А если это любовь, если жизнь его без Габриэлы невозможна, какой тогда он найдет выход? «Верность каждой женщины, какой бы преданной она ни была, имеет свои границы», — сказал Ньо Гало, умевший давать хорошие советы. Вот еще один друг Насиба. Ньо Гало не был так сдержан, как Тонико, он заглядывался на Габриэлу, бросал на нее умоляющие взгляды. Но дальше этого не шел и никаких предложений ей не делал.
— Должно быть, так оно и есть. Я вам признаюсь, Тонико, без этой женщины я не могу жить. Я с ума сойду, если она меня бросит…
— Что же вы намерены делать?
— Почем я знаю…
На Насиба было грустно смотреть. Его лицо утратило ту жизнерадостность, которая обычно написана на лицах полных людей. Казалось, оно удлинилось и стало печальным, почти мрачным.
— А почему бы вам не жениться на ней? — неожиданно выпалил Тонико, словно догадавшись, что происходит в душе друга.
— Вы смеетесь? Такими вещами не шутят…
Тонико поднялся, велел записать выпитые аперитивы в счет и бросил монету Разине Шико, который поймал ее на лету.
— На вашем месте я бы именно так и поступил…
Оставшись один в опустевшем баре, Насиб погрузился в раздумье. А что еще он мог сделать? Давно прошло то время, когда он приходил в ее комнату только ради забавы, только потому, что ему надоела Ризолета и другие женщины; то время, когда он как плату приносил ей брошки ценою в десять тостанов и дешевые кольца со стекляшками. Теперь он подносил ей подарки каждую неделю, а то и два раза на неделе.
Отрезы на платье, духи, шали, конфеты.

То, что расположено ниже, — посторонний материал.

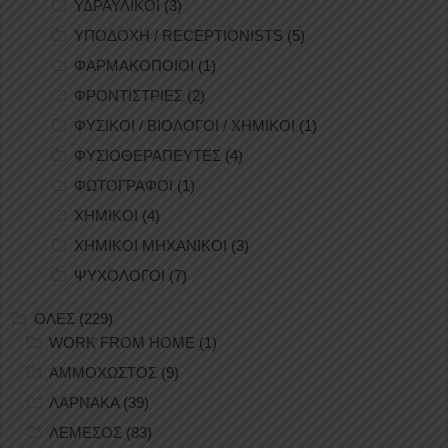
ΥΔΡΑΥΛΙΚΟΙ
(3)
ΥΠΟΔΟΧΗ / RECEPTIONISTS
(5)
ΦΑΡΜΑΚΟΠΟΙΟΙ
(1)
ΦΡΟΝΤΙΣΤΡΙΕΣ
(2)
ΦΥΣΙΚΟΙ / ΒΙΟΛΟΓΟΙ / ΧΗΜΙΚΟΙ
(1)
ΦΥΣΙΟΘΕΡΑΠΕΥΤΕΣ
(4)
ΦΩΤΟΓΡΑΦΟΙ
(1)
ΧΗΜΙΚΟΙ
(4)
ΧΗΜΙΚΟΙ ΜΗΧΑΝΙΚΟΙ
(3)
ΨΥΧΟΛΟΓΟΙ
(7)
ΟΛΕΣ
(229)
WORK FROM HOME
(1)
ΑΜΜΟΧΩΣΤΟΣ
(9)
ΛΑΡΝΑΚΑ
(39)
ΛΕΜΕΣΟΣ
(83)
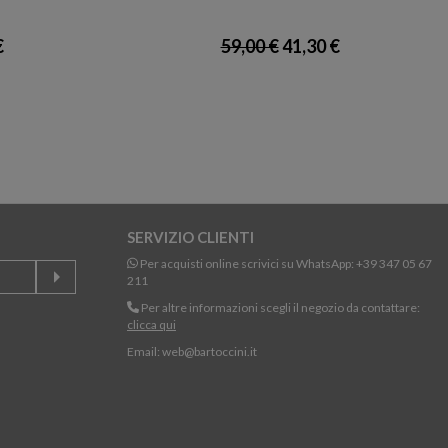
€
59,00 €
41,30 €
SERVIZIO CLIENTI
Per acquisti online scrivici su WhatsApp:
+39 347 05 67
211
Per altre informazioni scegli il negozio da contattare:
clicca qui
Email:
web@bartoccini.it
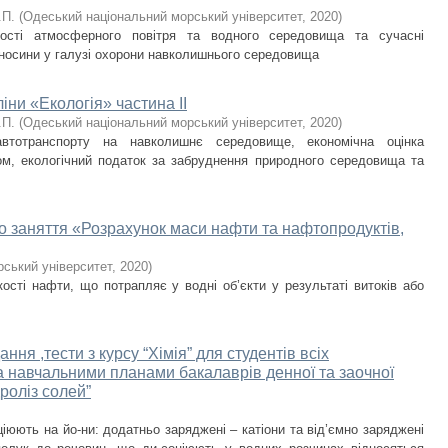
.П.
(
Одеський національний морський університет
,
2020
)
ості атмосферного повітря та водного середовища та сучасні
дносини у галузі охорони навколишнього середовища
іни «Екологія» частина ІІ
.П.
(
Одеський національний морський університет
,
2020
)
автотранспорту на навколишнє середовище, економічна оцінка
ом, екологічний податок за забруднення природного середовища та
го заняття «Розрахунок маси нафти та нафтопродуктів,
ський університет
,
2020
)
ості нафти, що потрапляє у водні об’єкти у результаті витоків або
ння ,тести з курсу “Хімія” для студентів всіх
за навчальними планами бакалаврів денної та заочної
дроліз солей”
іюють на йо-ни: додатньо заряджені – катіони та від’ємно заряджені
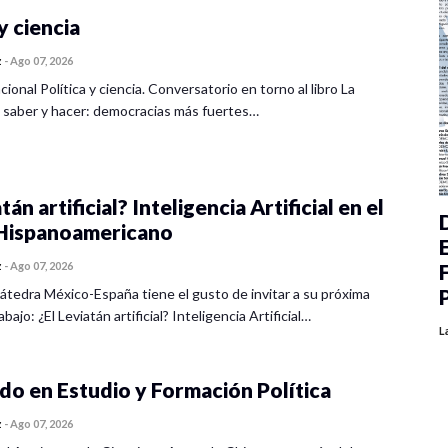
y ciencia
z
-
Ago 07, 2026
cional Política y ciencia. Conversatorio en torno al libro La
 saber y hacer: democracias más fuertes…
tán artificial? Inteligencia Artificial en el
ispanoamericano
z
-
Ago 07, 2026
átedra México-España tiene el gusto de invitar a su próxima
bajo: ¿El Leviatán artificial? Inteligencia Artificial…
L
o en Estudio y Formación Política
z
-
Ago 07, 2026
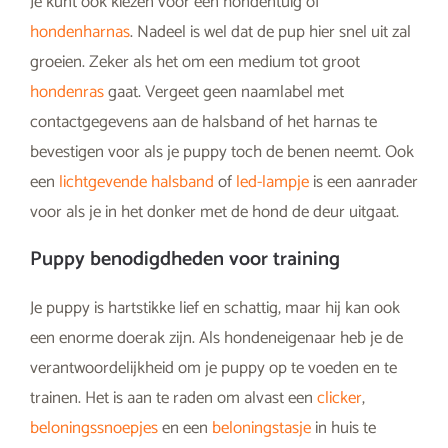
Je kunt ook kiezen voor een hondentuig of
hondenharnas
. Nadeel is wel dat de pup hier snel uit zal
groeien. Zeker als het om een medium tot groot
hondenras
gaat. Vergeet geen naamlabel met
contactgegevens aan de halsband of het harnas te
bevestigen voor als je puppy toch de benen neemt. Ook
een
lichtgevende halsband
of
led-lampje
is een aanrader
voor als je in het donker met de hond de deur uitgaat.
Puppy benodigdheden voor training
Je puppy is hartstikke lief en schattig, maar hij kan ook
een enorme doerak zijn. Als hondeneigenaar heb je de
verantwoordelijkheid om je puppy op te voeden en te
trainen. Het is aan te raden om alvast een
clicker
,
beloningssnoepjes
en een
beloningstasje
in huis te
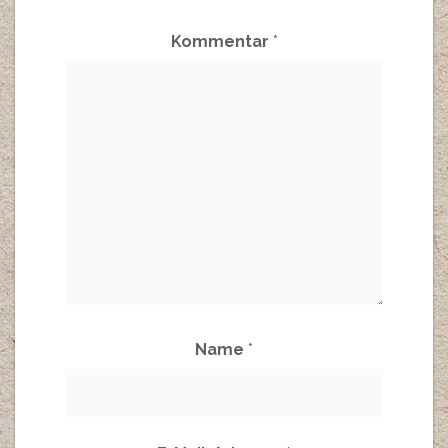
Kommentar
*
Name
*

Но что все это значит, если ей предлагают снять дом, обеспечить роскошную праздную жизнь, которой живет Глория, тратя деньги без счета и одеваясь лучше многих замужних сеньор, имеющих богатых мужей? Нужно было предложить ей что-то лучшее, что-то большее, что сразу бы сделало смешным предложения судьи, Мануэла Ягуара, а теперь и Рибейриньо, который внезапно остался без Анабелы. Танцовщица уехала, край какао внушал ей страх. Она решилась на этот шаг из-за шума, который поднялся вокруг Рибейриньо, после того как он избил чиновника префектуры, к тому же попутно выяснились и некоторые более серьезные факты.

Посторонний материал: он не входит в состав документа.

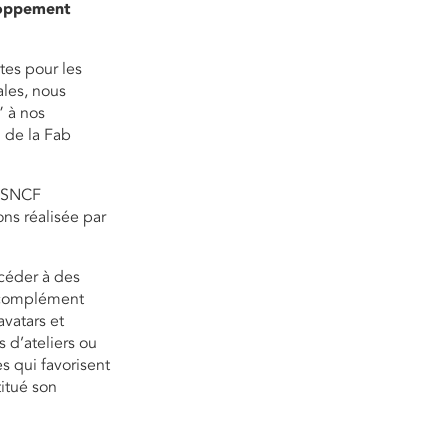
oppement
tes pour les
ales, nous
” à nos
 de la Fab
e SNCF
ons réalisée par
céder à des
n complément
avatars et
s d’ateliers ou
s qui favorisent
itué son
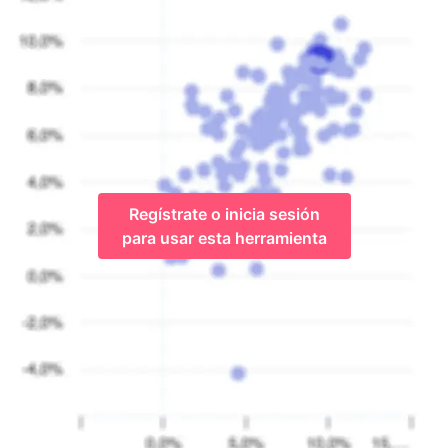
Regístrate o inicia sesión
para usar esta herramienta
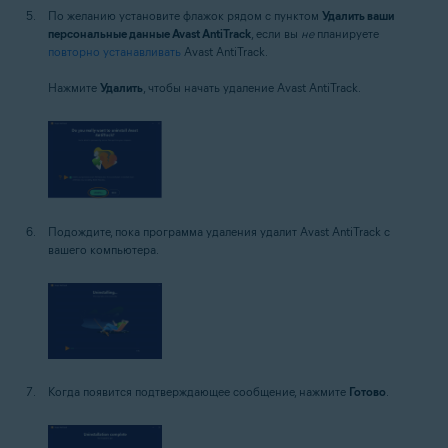
По желанию установите флажок рядом с пунктом
Удалить ваши
персональные данные Avast AntiTrack
, если вы
не
планируете
повторно устанавливать
Avast AntiTrack.
Нажмите
Удалить
, чтобы начать удаление Avast AntiTrack.
Подождите, пока программа удаления удалит Avast AntiTrack с
вашего компьютера.
Когда появится подтверждающее сообщение, нажмите
Готово
.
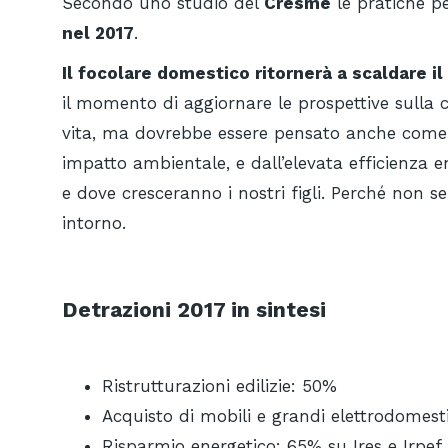
Secondo uno studio del
Cresme
le pratiche pe
nel 2017
.
Il focolare domestico ritornerà a scaldare il 
il momento di aggiornare le prospettive sulla 
vita, ma dovrebbe essere pensato anche come u
impatto ambientale, e dall’elevata efficienza e
e dove cresceranno i nostri figli. Perché non 
intorno.
Detrazioni 2017 in sintesi
Ristrutturazioni edilizie: 50%
Acquisto di mobili e grandi elettrodomest
Risparmio energetico: 65% su Ires e Irpef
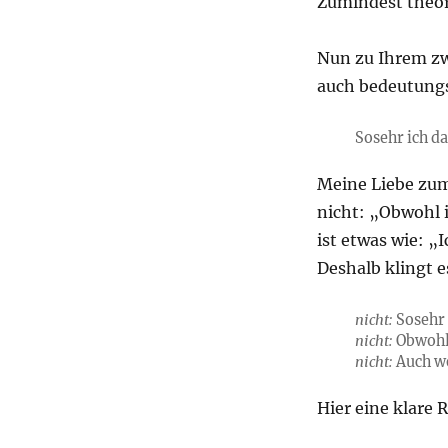
Zumindest theor
Nun zu Ihrem zw
auch bedeutungs
Sosehr ich da
Meine Liebe zum
nicht: „Obwohl i
ist etwas wie: „
Deshalb klingt e
nicht:
Sosehr 
nicht:
Obwohl 
nicht:
Auch we
Hier eine klare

Уложив потихоньку вещи, она, никому не сказав ни слова, купила билет на пароход компании «Баияна» и простилась только с Мундиньо. Анабела побывала у него дома накануне отъезда, и он дал ей тысячу рейсов. Рибейриньо находился на плантации и узнал новость лишь по возвращении оттуда. Она увезла брильянтовое кольцо, золотые подвески и другие драгоценности тысяч на двадцать. Тонико заявил в баре:
— Вот мы с Рибейриньо и остались вдовцами.
Пора бы Мундиньо раздобыть нам кого-нибудь еще…

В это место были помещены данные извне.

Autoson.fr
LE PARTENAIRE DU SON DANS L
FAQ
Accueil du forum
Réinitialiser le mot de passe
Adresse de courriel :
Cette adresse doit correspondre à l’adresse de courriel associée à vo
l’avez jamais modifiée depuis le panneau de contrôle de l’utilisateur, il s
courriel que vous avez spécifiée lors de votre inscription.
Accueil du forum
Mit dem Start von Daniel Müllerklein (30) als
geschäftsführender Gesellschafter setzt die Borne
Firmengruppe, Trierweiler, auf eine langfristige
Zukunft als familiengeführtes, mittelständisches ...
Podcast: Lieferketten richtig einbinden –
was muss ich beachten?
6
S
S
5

Рибейриньо обратился к Габриэле, дом у него уже был готов, только бы она решилась. Он ей тоже подарит брильянтовое кольцо и золотые подвески. Обо всем этом Насиб узнал из рассказов доны Арминды, которая расхваливала Габриэлу:
— Никогда не видела такой порядочной девушки…
Ведь от подобных предложений у любой голова закружится. Нужно любить по-настоящему больше, чем самое себя, чтобы устоять. Всякая другая уже продалась бы и купалась в роскоши, как принцесса…
В чувствах Габриэлы Насиб не сомневался. Разве не отвергала она все предложения и подношения, словно они ее совсем не интересовали? Она смеялась в ответ и не сердилась, когда кто-либо из посетителей посмелее касался ее руки или брал за подбородок. Она не возвращала записок, не отвечала грубо, а лишь благодарила за любезность. Но никому не давала воли и никогда не жаловалась Насибу, никогда ничего у него не просила и, принимая подарки, радостно хлопала в ладоши. А разве каждую ночь не умирала она в его объятиях, пылкая и ненасытная, не шептала с никогда не угасавшей страстью: «Красавчик мой, любовь моя»?
«На вашем месте я бы именно так и поступил…»
Легко говорить, когда дело касается другого. Но как жениться на кухарке Габриэле, мулатке без роду и племени, у которой нет ни кола ни двора, на девушке, найденной на невольничьем рынке? Он должен жениться на воспитанной девушке из уважаемой семьи, на девушке с приданым, образованной, чистой и невинной. Что сказали бы дядя и ворчливая тетка, сестра и ее муж — инженер-агроном из хорошей семьи?